TASK TO COMPLETE:
Copy every line of the records below that holds the word "oven".

[RECORDS FOR PROCESSING]

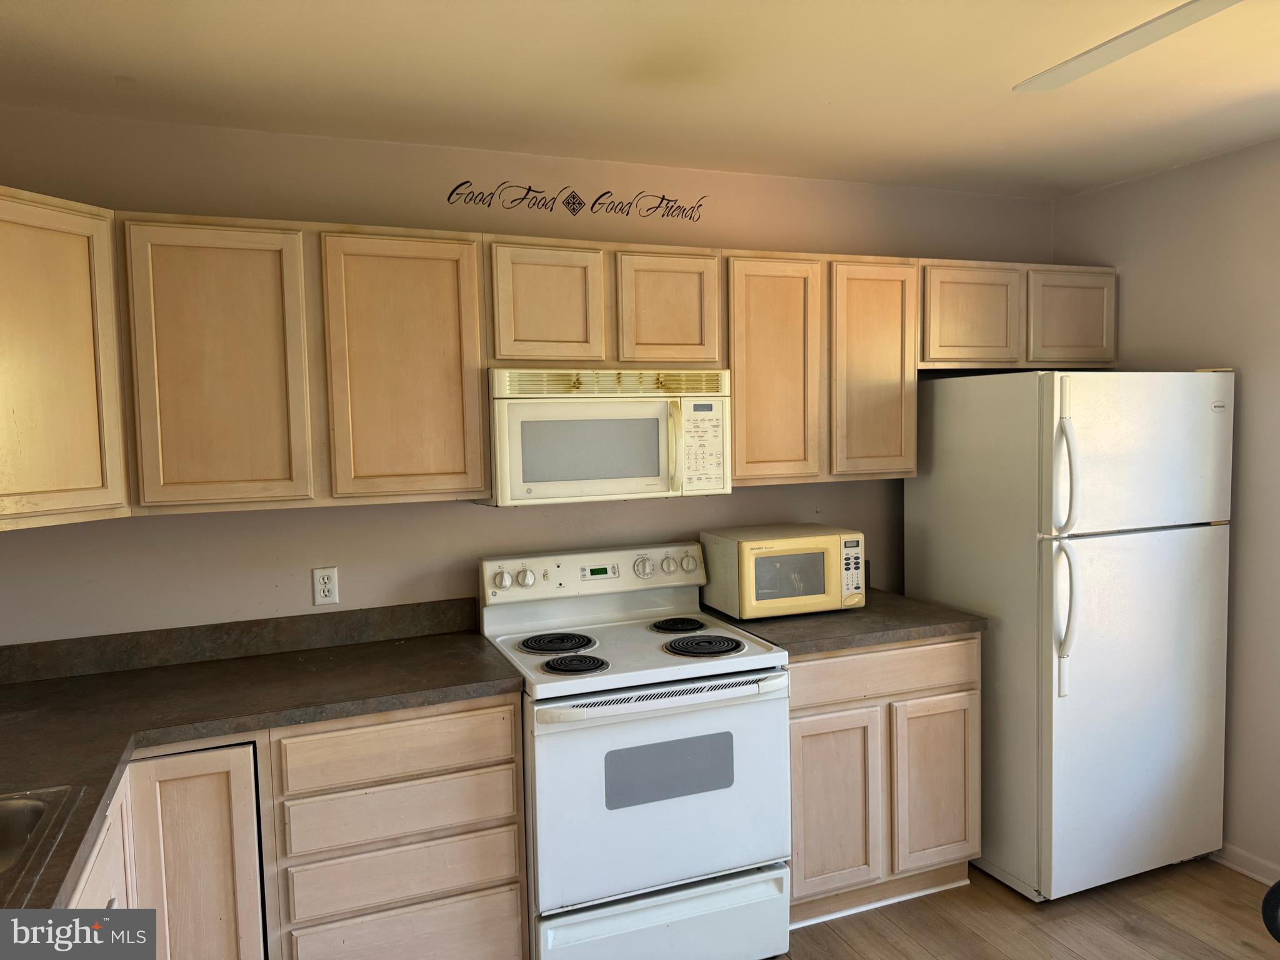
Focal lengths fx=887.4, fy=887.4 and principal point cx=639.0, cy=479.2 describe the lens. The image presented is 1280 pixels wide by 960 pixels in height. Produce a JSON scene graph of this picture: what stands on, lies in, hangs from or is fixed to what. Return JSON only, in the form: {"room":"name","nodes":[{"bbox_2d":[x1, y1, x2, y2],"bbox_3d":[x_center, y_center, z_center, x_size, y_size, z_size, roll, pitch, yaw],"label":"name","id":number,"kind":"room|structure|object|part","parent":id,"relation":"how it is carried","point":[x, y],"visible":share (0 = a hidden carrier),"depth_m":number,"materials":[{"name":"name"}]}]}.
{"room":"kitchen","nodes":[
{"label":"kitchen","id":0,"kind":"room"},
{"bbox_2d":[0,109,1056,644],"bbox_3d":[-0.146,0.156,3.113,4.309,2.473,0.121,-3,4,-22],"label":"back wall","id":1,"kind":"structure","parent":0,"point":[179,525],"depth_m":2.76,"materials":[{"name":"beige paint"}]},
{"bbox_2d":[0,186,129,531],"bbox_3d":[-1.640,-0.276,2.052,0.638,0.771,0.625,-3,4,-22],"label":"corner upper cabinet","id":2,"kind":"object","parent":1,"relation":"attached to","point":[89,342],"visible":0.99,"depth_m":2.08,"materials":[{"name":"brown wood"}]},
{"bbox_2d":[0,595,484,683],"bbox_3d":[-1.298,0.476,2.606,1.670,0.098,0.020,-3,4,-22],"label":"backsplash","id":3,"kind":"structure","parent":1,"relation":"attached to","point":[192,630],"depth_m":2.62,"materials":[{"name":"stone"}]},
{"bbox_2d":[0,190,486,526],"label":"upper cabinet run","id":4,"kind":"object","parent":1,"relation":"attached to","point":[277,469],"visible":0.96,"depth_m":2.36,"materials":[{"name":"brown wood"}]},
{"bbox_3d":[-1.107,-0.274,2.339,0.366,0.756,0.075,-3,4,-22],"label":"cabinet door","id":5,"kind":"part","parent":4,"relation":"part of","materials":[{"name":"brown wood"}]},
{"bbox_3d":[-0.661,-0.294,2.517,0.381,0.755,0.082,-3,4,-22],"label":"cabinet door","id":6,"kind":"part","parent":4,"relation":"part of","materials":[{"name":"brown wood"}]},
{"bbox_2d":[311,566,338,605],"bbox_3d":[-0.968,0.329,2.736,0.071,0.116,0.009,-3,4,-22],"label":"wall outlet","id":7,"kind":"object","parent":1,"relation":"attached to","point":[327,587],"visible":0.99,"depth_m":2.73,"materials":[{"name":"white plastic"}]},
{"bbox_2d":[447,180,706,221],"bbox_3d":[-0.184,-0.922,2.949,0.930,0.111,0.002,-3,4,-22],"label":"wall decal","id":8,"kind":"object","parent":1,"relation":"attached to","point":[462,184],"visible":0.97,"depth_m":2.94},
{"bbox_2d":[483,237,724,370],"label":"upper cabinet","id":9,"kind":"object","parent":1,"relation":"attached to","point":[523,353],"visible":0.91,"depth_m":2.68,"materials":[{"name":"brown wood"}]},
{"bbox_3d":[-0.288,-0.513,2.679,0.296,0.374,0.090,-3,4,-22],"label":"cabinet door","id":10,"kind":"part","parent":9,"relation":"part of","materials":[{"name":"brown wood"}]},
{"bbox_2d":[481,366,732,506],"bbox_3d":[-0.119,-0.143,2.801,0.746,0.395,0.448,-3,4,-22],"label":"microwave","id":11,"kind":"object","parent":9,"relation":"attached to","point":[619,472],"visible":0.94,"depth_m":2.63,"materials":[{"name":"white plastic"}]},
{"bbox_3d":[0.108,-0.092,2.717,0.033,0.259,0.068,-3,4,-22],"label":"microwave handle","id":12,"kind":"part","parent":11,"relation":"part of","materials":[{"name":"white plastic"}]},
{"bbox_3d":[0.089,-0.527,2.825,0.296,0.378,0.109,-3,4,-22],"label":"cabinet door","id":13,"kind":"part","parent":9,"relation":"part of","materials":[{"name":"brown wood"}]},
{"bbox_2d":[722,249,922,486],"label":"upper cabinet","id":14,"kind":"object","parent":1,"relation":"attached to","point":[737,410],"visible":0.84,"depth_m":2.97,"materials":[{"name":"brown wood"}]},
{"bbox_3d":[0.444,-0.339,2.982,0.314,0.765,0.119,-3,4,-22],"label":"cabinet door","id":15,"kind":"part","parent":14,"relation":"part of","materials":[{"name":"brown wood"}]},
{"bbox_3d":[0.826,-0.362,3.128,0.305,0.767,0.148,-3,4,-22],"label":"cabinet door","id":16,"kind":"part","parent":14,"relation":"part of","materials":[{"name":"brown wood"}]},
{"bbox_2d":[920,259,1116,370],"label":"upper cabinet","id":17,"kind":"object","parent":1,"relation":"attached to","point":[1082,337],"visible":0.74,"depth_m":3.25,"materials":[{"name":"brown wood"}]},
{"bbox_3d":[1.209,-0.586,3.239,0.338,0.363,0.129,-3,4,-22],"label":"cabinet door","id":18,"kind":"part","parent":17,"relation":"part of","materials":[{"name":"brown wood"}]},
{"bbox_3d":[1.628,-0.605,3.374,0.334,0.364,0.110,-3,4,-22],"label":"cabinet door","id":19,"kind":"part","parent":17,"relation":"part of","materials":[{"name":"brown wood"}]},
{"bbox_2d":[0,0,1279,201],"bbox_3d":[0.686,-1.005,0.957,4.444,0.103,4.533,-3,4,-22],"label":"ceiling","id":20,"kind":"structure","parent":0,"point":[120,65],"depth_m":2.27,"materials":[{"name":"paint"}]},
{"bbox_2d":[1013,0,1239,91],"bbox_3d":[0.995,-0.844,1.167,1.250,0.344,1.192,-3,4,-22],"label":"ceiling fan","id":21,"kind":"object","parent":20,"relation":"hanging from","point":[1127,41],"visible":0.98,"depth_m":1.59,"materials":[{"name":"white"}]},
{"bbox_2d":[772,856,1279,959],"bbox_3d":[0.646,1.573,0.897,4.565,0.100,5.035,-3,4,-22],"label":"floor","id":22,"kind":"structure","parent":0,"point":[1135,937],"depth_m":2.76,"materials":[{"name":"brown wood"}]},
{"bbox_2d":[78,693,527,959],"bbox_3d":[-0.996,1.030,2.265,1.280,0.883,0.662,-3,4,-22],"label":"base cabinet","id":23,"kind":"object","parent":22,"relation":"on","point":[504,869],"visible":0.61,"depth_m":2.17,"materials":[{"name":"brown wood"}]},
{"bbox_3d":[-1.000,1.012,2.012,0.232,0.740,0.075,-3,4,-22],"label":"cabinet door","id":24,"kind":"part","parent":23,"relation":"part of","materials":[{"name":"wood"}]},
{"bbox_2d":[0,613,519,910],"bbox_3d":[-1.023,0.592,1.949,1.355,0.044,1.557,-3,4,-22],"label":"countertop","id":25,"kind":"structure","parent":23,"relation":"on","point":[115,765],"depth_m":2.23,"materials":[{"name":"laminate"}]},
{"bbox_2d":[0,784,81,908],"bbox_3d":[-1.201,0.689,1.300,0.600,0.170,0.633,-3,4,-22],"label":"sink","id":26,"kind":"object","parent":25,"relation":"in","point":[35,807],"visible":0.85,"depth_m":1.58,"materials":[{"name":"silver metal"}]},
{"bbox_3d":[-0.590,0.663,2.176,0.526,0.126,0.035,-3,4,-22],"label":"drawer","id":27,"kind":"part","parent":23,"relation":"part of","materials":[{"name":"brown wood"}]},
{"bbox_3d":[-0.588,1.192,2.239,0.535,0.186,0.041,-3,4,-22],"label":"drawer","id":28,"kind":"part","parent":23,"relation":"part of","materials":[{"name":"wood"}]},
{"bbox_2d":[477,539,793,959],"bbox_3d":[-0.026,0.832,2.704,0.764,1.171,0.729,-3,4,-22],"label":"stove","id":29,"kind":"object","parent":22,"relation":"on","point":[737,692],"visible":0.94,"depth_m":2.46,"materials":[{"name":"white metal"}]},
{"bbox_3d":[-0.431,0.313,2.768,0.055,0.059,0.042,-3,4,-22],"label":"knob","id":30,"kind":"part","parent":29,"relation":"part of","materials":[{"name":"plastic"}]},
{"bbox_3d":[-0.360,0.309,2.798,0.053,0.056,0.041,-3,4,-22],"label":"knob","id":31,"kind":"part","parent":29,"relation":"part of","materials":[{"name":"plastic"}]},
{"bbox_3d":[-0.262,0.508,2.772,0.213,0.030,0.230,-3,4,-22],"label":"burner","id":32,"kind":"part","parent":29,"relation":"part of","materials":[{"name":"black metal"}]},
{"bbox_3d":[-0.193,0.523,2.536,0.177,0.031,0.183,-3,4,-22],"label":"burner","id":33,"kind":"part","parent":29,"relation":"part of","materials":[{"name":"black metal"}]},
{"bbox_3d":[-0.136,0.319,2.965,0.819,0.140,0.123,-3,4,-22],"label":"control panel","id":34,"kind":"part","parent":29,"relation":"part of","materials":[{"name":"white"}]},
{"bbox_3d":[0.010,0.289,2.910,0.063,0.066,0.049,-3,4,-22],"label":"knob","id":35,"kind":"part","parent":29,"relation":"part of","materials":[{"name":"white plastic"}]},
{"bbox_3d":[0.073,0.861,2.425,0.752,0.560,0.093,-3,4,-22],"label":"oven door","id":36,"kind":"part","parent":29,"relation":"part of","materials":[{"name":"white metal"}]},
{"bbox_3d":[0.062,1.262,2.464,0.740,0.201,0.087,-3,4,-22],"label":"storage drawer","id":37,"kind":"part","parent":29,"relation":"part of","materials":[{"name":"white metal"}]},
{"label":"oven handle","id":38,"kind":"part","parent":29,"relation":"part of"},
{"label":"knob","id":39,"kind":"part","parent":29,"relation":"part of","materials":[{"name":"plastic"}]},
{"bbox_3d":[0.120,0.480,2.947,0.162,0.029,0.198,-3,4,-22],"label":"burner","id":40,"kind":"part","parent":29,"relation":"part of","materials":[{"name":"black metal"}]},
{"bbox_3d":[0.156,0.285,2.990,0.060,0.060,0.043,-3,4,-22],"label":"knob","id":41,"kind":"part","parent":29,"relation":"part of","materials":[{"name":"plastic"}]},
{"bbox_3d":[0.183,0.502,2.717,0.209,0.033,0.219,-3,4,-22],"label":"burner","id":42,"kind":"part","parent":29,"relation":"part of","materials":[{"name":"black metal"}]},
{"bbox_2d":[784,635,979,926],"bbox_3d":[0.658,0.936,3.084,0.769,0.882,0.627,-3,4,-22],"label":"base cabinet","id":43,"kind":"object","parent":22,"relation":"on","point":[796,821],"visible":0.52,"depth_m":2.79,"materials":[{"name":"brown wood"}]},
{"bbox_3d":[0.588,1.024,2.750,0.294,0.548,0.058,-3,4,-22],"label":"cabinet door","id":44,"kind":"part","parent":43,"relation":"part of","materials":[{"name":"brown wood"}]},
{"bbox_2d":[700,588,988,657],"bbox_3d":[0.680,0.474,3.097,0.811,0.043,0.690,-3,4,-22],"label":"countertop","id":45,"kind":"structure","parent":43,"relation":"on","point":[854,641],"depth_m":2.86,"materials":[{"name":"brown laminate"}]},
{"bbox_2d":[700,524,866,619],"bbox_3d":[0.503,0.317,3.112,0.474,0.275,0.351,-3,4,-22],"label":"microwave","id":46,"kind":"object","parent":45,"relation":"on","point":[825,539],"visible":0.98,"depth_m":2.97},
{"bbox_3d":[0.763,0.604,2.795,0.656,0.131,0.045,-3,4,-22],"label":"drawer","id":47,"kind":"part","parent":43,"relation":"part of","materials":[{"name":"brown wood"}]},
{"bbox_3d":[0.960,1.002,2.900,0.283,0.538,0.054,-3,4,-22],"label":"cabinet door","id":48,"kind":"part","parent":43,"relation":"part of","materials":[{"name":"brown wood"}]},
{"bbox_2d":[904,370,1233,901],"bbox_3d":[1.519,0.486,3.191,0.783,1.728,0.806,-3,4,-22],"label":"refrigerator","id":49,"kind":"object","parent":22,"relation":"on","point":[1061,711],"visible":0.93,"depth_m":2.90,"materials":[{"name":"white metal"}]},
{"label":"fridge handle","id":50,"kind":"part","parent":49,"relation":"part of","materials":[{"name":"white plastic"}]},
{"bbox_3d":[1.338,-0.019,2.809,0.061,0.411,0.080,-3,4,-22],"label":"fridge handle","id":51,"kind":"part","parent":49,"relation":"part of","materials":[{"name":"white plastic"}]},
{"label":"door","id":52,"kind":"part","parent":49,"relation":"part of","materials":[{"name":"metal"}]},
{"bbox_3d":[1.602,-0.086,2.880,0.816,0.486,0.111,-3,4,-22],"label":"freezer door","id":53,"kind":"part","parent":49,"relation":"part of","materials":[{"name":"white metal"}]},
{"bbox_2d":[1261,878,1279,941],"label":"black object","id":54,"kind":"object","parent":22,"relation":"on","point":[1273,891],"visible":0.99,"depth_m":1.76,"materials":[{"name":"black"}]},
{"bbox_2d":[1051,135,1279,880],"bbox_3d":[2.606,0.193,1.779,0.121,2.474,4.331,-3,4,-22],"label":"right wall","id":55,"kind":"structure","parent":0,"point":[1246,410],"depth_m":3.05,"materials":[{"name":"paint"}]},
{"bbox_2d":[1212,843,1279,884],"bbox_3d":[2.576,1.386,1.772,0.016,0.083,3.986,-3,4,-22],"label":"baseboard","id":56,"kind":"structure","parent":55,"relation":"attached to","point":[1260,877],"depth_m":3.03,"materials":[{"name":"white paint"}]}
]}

[/RECORDS FOR PROCESSING]

TASK SOLUTION:
{"bbox_3d":[0.073,0.861,2.425,0.752,0.560,0.093,-3,4,-22],"label":"oven door","id":36,"kind":"part","parent":29,"relation":"part of","materials":[{"name":"white metal"}]},
{"label":"oven handle","id":38,"kind":"part","parent":29,"relation":"part of"},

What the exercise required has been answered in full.